The bottom line is that bats are used to hanging upside
down without showing any behavioural changes that would suggest
dizziness or motion sickness. But because we cannot ask a bat directly
whether or not it is dizzy, we can't be certain about the effects of
hanging upside down.
Joe Furman, Editor of the Journal of Vestibular
Research, University of Pittsburgh, Pennsylvania, US
When you think of bats, you usually think of them in one of two
conditions: hanging upside down resting, or flitting about pulling high-g turns in the dark. So why don't they get dizzy?
Bats have evolved a number of adaptations to allow them
to hunt and hang without the problems that humans would face.
First, some bats have specialisations in the vestibular
portion of their inner ears - the portion that generates sensory signals
for controlling balance. Their sacculus, which in humans acts as a
gravity sensor to help us stand upright, is slightly rotated forwards.
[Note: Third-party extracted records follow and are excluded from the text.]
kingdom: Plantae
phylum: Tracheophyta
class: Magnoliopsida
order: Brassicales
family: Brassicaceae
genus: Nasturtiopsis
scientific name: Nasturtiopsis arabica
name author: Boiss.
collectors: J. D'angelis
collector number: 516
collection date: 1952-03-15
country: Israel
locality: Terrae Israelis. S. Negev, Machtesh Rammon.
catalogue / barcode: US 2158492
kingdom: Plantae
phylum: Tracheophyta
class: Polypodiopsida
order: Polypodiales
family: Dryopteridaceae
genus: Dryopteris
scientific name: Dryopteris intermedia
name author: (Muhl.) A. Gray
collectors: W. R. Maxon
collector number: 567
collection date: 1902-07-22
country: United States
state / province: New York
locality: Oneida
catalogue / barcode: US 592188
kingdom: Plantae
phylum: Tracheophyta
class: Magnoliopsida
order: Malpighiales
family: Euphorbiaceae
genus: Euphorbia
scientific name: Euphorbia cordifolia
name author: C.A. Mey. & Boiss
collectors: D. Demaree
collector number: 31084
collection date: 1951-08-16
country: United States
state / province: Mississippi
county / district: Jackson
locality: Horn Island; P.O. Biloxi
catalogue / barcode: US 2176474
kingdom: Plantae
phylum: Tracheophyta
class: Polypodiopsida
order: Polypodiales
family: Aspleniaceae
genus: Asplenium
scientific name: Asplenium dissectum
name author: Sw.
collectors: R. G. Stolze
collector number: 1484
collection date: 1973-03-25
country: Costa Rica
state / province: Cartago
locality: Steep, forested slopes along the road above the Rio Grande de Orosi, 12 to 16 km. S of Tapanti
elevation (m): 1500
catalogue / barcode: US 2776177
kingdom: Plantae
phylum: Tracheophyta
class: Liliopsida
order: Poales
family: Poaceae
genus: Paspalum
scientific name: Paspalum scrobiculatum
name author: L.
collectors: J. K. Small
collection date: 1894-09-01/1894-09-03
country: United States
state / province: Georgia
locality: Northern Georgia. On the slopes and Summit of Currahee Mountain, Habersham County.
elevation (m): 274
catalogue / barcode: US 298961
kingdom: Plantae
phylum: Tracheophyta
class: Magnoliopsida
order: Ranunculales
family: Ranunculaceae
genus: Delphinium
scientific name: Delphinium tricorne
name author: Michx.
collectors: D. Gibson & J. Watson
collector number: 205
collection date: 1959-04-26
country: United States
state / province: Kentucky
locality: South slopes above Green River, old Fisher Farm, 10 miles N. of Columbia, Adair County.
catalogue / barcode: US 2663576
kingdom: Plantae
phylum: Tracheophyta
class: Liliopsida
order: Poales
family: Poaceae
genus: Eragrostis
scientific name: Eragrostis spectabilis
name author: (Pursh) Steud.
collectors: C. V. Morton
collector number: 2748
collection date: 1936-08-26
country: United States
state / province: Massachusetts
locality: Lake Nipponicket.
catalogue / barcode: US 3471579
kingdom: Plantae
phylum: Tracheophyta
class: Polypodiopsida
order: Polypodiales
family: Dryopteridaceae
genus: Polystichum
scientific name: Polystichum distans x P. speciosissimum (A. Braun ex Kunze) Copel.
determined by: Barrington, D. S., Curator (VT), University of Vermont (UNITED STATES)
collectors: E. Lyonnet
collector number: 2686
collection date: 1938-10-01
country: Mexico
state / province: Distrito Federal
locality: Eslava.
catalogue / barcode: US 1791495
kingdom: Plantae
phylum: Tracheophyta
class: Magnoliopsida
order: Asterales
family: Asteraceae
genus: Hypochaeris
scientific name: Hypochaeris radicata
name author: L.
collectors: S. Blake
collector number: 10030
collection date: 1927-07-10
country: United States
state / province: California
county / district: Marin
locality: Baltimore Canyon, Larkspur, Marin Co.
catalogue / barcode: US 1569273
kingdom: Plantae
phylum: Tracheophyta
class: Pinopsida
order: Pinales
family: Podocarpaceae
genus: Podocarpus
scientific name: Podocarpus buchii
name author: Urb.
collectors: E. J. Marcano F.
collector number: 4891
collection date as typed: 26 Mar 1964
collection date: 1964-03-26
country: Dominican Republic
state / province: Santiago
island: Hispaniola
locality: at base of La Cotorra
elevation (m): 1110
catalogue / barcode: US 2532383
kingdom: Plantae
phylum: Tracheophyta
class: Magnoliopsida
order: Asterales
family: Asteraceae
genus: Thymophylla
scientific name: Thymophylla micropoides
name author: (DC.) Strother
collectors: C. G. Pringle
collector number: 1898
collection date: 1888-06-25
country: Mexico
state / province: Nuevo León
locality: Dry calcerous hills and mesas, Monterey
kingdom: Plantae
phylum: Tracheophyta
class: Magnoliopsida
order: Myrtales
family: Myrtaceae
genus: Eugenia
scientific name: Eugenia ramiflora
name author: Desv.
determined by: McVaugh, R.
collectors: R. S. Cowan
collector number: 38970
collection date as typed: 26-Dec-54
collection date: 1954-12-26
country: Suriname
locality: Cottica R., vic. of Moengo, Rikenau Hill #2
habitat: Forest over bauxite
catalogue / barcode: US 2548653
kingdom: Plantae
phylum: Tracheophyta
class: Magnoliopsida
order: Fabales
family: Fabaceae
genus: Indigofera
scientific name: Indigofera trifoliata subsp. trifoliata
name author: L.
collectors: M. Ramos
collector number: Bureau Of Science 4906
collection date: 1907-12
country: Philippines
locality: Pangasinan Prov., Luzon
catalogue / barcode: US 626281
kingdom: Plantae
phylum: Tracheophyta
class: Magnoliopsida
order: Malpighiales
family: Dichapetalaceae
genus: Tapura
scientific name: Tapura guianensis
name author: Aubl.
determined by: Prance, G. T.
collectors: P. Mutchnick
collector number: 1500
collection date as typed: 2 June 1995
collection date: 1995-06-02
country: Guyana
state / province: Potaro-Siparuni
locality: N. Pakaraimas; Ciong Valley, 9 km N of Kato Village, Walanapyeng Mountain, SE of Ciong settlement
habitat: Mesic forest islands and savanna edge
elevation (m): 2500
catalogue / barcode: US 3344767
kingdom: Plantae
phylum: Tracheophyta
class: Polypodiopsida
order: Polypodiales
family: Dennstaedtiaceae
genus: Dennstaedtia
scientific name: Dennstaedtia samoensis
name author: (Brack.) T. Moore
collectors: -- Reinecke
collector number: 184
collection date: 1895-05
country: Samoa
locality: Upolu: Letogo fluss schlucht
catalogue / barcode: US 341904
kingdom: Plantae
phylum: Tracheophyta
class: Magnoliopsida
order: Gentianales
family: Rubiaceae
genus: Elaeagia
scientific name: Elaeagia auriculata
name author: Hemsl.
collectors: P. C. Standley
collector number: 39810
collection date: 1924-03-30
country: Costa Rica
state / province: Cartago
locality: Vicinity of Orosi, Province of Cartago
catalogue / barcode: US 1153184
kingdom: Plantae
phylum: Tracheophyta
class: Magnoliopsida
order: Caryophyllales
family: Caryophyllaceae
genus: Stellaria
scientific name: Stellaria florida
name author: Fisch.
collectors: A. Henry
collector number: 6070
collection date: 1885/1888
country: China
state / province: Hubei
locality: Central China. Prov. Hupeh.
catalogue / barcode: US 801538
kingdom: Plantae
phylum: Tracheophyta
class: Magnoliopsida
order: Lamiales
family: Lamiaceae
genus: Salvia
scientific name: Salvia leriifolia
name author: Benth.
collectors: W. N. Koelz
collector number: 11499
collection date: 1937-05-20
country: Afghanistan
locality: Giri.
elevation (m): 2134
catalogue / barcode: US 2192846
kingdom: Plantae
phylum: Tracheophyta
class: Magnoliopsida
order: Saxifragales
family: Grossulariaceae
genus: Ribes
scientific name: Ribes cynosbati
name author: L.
This lets it act more as a pitch detector, which is more useful in
flight.
Second, their semicircular canals, which sense rotation
of the head, have an internal structure more like a bird's than a
human's. This probably allows them to make high-speed turns without the
fluid in the canals sloshing back and forth too much.
Lastly, if you photograph bats in flight with a
high-speed camera, you notice that they keep their heads very stable
except in the most violent turns.
But it is how bats sense the world that probably gives them immunity
to dizziness. All the vestibular system does is tell you about changes
in acceleration of your head. It requires other senses to pin down your
position and motion in the outside world. We primarily use vision to do
this, but vision is very slow. Anything you look at that takes a second
or less to cross 30 degrees of your vision appears smeared. Echolocating bats, while not blind, rely more on
biosonar, an especially precise form of hearing that lets them build up
3D images from echoes.
Echolocating bats emit brief sonar chirps from 30 to more
than 150 times per second, and respond to changes in echoes of less
than a microsecond. These bats integrate echolocation with their
vestibular system, so they are working with a faster, more precise
positioning system than humans do with vision. Because dizziness and
motion sickness usually arise when signals from the vestibular system
conflict with those from other sensing systems, bats are less likely to
show motion sickness than other mammals.
Seth Horowitz, Assistant professor, neouroscience,
Brown University, Rhode Island, US
Professor Horowitz’ reply reminds me of a holiday in the Magaliesberg where hollows in the walls of the chalets turned out to be housing colonies of very small, very cute rufous bats, some sort of pipistrelle, I should think. They flew all over, including into the light in the chalet. One settled on the curtain and as we crowded around it looked at us and opened its mouth. We realised that as it inspected us visually, it also was doing the same thing by echolocation. No doubt it was mentally correlating the two images, but of course we were in no position to establish that definitely.
One of those marvellous, warm memories for a biologist.
I am slightly puzzled by the emphasis that some respondents place on the vestibular apparatus. After all, perching bats don't spend all their time whirling about. And I have never noticed people becoming particularly dizzy just because they are head down.
Of course, in a fairground ride or aerobatic plane, where one might well be frequently upside down, one may get dizzy but the most violent spell of dizziness I ever have experienced, so severe as to induce something of a state of shock, was perfectly erect in a fairground "wall of death", where I experimented by moving my head towards and away from the axis of spin. Hanging upside down as such, has never caused me the slightest dizziness. Am I unusual in this? On getting up again however, one has rushes of blood back into the body, which of course can induce faintness, but that is hardly the same thing surely?